* PROBLEM STATEMENT: Reproduce the following lines exactly, covering all the records.
* Begin DATA ENTRIES *
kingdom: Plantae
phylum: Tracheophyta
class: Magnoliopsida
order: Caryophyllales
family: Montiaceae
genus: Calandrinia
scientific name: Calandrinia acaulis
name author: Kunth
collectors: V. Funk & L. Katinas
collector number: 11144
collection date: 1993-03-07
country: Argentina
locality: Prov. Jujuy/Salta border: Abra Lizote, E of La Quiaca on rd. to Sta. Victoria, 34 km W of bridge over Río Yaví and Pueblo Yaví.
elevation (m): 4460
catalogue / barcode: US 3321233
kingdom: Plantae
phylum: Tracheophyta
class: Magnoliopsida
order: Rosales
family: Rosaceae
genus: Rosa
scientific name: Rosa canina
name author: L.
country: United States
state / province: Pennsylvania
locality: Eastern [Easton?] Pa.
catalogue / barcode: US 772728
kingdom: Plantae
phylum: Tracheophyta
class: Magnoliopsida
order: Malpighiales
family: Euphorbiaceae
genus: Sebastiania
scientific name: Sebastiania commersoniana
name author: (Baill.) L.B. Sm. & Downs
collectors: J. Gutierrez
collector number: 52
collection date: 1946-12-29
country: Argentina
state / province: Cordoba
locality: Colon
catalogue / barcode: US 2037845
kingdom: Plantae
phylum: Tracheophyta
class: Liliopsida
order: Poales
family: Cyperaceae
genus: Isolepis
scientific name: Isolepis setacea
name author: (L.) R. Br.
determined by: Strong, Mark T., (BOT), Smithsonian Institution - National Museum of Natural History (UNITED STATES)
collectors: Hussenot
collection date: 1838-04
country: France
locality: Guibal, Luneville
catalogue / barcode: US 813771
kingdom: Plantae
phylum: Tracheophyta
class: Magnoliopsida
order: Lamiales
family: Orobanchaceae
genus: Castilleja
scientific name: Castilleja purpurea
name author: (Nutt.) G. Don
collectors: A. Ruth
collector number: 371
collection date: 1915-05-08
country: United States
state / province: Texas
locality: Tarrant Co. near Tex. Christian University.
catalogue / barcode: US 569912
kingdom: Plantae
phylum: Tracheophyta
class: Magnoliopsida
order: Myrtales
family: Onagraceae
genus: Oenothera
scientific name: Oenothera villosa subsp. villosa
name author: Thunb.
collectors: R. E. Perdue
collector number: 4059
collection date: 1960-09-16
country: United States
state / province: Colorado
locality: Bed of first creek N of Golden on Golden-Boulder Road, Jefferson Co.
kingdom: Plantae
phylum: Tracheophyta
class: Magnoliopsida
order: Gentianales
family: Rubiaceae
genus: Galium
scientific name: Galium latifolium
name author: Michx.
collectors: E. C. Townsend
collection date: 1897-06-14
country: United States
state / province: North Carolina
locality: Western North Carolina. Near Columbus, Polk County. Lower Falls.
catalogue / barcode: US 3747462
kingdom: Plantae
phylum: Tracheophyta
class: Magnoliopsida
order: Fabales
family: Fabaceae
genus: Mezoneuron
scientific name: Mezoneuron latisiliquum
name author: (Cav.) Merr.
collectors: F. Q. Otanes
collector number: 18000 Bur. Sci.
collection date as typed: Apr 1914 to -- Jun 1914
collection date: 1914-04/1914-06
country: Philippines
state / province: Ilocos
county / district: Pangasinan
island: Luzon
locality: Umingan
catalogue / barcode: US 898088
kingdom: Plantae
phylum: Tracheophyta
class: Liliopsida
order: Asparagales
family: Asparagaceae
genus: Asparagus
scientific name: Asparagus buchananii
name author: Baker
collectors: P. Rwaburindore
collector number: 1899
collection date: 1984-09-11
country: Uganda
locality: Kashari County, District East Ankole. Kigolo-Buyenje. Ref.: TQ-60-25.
* End DATA ENTRIES *
* EXERCISE ANSWER:
kingdom: Plantae
phylum: Tracheophyta
class: Magnoliopsida
order: Caryophyllales
family: Montiaceae
genus: Calandrinia
scientific name: Calandrinia acaulis
name author: Kunth
collectors: V. Funk & L. Katinas
collector number: 11144
collection date: 1993-03-07
country: Argentina
locality: Prov. Jujuy/Salta border: Abra Lizote, E of La Quiaca on rd. to Sta. Victoria, 34 km W of bridge over Río Yaví and Pueblo Yaví.
elevation (m): 4460
catalogue / barcode: US 3321233
kingdom: Plantae
phylum: Tracheophyta
class: Magnoliopsida
order: Rosales
family: Rosaceae
genus: Rosa
scientific name: Rosa canina
name author: L.
country: United States
state / province: Pennsylvania
locality: Eastern [Easton?] Pa.
catalogue / barcode: US 772728
kingdom: Plantae
phylum: Tracheophyta
class: Magnoliopsida
order: Malpighiales
family: Euphorbiaceae
genus: Sebastiania
scientific name: Sebastiania commersoniana
name author: (Baill.) L.B. Sm. & Downs
collectors: J. Gutierrez
collector number: 52
collection date: 1946-12-29
country: Argentina
state / province: Cordoba
locality: Colon
catalogue / barcode: US 2037845
kingdom: Plantae
phylum: Tracheophyta
class: Liliopsida
order: Poales
family: Cyperaceae
genus: Isolepis
scientific name: Isolepis setacea
name author: (L.) R. Br.
determined by: Strong, Mark T., (BOT), Smithsonian Institution - National Museum of Natural History (UNITED STATES)
collectors: Hussenot
collection date: 1838-04
country: France
locality: Guibal, Luneville
catalogue / barcode: US 813771
kingdom: Plantae
phylum: Tracheophyta
class: Magnoliopsida
order: Lamiales
family: Orobanchaceae
genus: Castilleja
scientific name: Castilleja purpurea
name author: (Nutt.) G. Don
collectors: A. Ruth
collector number: 371
collection date: 1915-05-08
country: United States
state / province: Texas
locality: Tarrant Co. near Tex. Christian University.
catalogue / barcode: US 569912
kingdom: Plantae
phylum: Tracheophyta
class: Magnoliopsida
order: Myrtales
family: Onagraceae
genus: Oenothera
scientific name: Oenothera villosa subsp. villosa
name author: Thunb.
collectors: R. E. Perdue
collector number: 4059
collection date: 1960-09-16
country: United States
state / province: Colorado
locality: Bed of first creek N of Golden on Golden-Boulder Road, Jefferson Co.
kingdom: Plantae
phylum: Tracheophyta
class: Magnoliopsida
order: Gentianales
family: Rubiaceae
genus: Galium
scientific name: Galium latifolium
name author: Michx.
collectors: E. C. Townsend
collection date: 1897-06-14
country: United States
state / province: North Carolina
locality: Western North Carolina. Near Columbus, Polk County. Lower Falls.
catalogue / barcode: US 3747462
kingdom: Plantae
phylum: Tracheophyta
class: Magnoliopsida
order: Fabales
family: Fabaceae
genus: Mezoneuron
scientific name: Mezoneuron latisiliquum
name author: (Cav.) Merr.
collectors: F. Q. Otanes
collector number: 18000 Bur. Sci.
collection date as typed: Apr 1914 to -- Jun 1914
collection date: 1914-04/1914-06
country: Philippines
state / province: Ilocos
county / district: Pangasinan
island: Luzon
locality: Umingan
catalogue / barcode: US 898088
kingdom: Plantae
phylum: Tracheophyta
class: Liliopsida
order: Asparagales
family: Asparagaceae
genus: Asparagus
scientific name: Asparagus buchananii
name author: Baker
collectors: P. Rwaburindore
collector number: 1899
collection date: 1984-09-11
country: Uganda
locality: Kashari County, District East Ankole. Kigolo-Buyenje. Ref.: TQ-60-25.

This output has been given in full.